◆ **INFORMATION SHOWN**

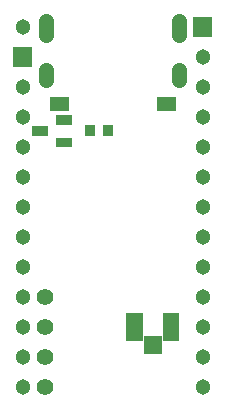
<source format=gbs>
G04 Layer: BottomSolderMaskLayer*
G04 EasyEDA v6.5.9, 2022-08-10 12:44:31*
G04 c5846564ba334fc5ac80b38e15378060,f7cd1a63a7ae402ba8e4f3fce04b6e5d,10*
G04 Gerber Generator version 0.2*
G04 Scale: 100 percent, Rotated: No, Reflected: No *
G04 Dimensions in millimeters *
G04 leading zeros omitted , absolute positions ,4 integer and 5 decimal *
%FSLAX45Y45*%
%MOMM*%

%ADD10C,1.3016*%
%ADD11C,1.4032*%

%LPD*%
D10*
X1452270Y-206151D02*
G01*
X1452270Y-86151D01*
X328269Y-206151D02*
G01*
X328269Y-86151D01*
X328269Y-586150D02*
G01*
X328269Y-506150D01*
X1452270Y-586150D02*
G01*
X1452270Y-506150D01*
G36*
X405892Y-966723D02*
G01*
X405892Y-886460D01*
X541020Y-886460D01*
X541020Y-966723D01*
G37*
G36*
X405892Y-1156715D02*
G01*
X405892Y-1076452D01*
X541020Y-1076452D01*
X541020Y-1156715D01*
G37*
G36*
X205739Y-1061720D02*
G01*
X205739Y-981455D01*
X340868Y-981455D01*
X340868Y-1061720D01*
G37*
G36*
X653034Y-1062481D02*
G01*
X653034Y-965962D01*
X743712Y-965962D01*
X743712Y-1062481D01*
G37*
G36*
X803655Y-1062481D02*
G01*
X803655Y-965962D01*
X894334Y-965962D01*
X894334Y-1062481D01*
G37*
G36*
X362204Y-849629D02*
G01*
X362204Y-729487D01*
X522478Y-729487D01*
X522478Y-849629D01*
G37*
G36*
X1262126Y-849629D02*
G01*
X1262126Y-729487D01*
X1422400Y-729487D01*
X1422400Y-849629D01*
G37*
G36*
X1313179Y-2797810D02*
G01*
X1313179Y-2557526D01*
X1453387Y-2557526D01*
X1453387Y-2797810D01*
G37*
G36*
X1153413Y-2907792D02*
G01*
X1153413Y-2757423D01*
X1303528Y-2757423D01*
X1303528Y-2907792D01*
G37*
G36*
X1003300Y-2797810D02*
G01*
X1003300Y-2557526D01*
X1143507Y-2557526D01*
X1143507Y-2797810D01*
G37*
G01*
X127000Y-139700D03*
G36*
X45720Y-478789D02*
G01*
X45720Y-308610D01*
X208279Y-308610D01*
X208279Y-478789D01*
G37*
G01*
X127000Y-647700D03*
G01*
X127000Y-901700D03*
G01*
X127000Y-1155700D03*
G01*
X127000Y-1409700D03*
G01*
X127000Y-1663700D03*
G01*
X127000Y-1917700D03*
G01*
X127000Y-2171700D03*
G01*
X127000Y-2425700D03*
G01*
X127000Y-2679700D03*
G01*
X127000Y-2933700D03*
G01*
X127000Y-3187700D03*
G01*
X1651000Y-3187700D03*
G01*
X1651000Y-2933700D03*
G01*
X1651000Y-2679700D03*
G01*
X1651000Y-2425700D03*
G01*
X1651000Y-2171700D03*
G01*
X1651000Y-1917700D03*
G01*
X1651000Y-1663700D03*
G01*
X1651000Y-1409700D03*
G01*
X1651000Y-1155700D03*
G01*
X1651000Y-901700D03*
G01*
X1651000Y-647700D03*
G01*
X1651000Y-393700D03*
G36*
X1569720Y-224789D02*
G01*
X1569720Y-54610D01*
X1732279Y-54610D01*
X1732279Y-224789D01*
G37*
D11*
G01*
X320294Y-2426207D03*
G01*
X320294Y-2680207D03*
G01*
X320294Y-2934207D03*
G01*
X320294Y-3188207D03*
M02*

</source>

◆ **TASK**
Lines from the one that contains "X127000Y-901700D03*" through the final line of the entries must be duplicated exactly, and no other lines.

◆ **SOLUTION TO THE PROBLEM**
X127000Y-901700D03*
G01*
X127000Y-1155700D03*
G01*
X127000Y-1409700D03*
G01*
X127000Y-1663700D03*
G01*
X127000Y-1917700D03*
G01*
X127000Y-2171700D03*
G01*
X127000Y-2425700D03*
G01*
X127000Y-2679700D03*
G01*
X127000Y-2933700D03*
G01*
X127000Y-3187700D03*
G01*
X1651000Y-3187700D03*
G01*
X1651000Y-2933700D03*
G01*
X1651000Y-2679700D03*
G01*
X1651000Y-2425700D03*
G01*
X1651000Y-2171700D03*
G01*
X1651000Y-1917700D03*
G01*
X1651000Y-1663700D03*
G01*
X1651000Y-1409700D03*
G01*
X1651000Y-1155700D03*
G01*
X1651000Y-901700D03*
G01*
X1651000Y-647700D03*
G01*
X1651000Y-393700D03*
G36*
X1569720Y-224789D02*
G01*
X1569720Y-54610D01*
X1732279Y-54610D01*
X1732279Y-224789D01*
G37*
D11*
G01*
X320294Y-2426207D03*
G01*
X320294Y-2680207D03*
G01*
X320294Y-2934207D03*
G01*
X320294Y-3188207D03*
M02*

</source>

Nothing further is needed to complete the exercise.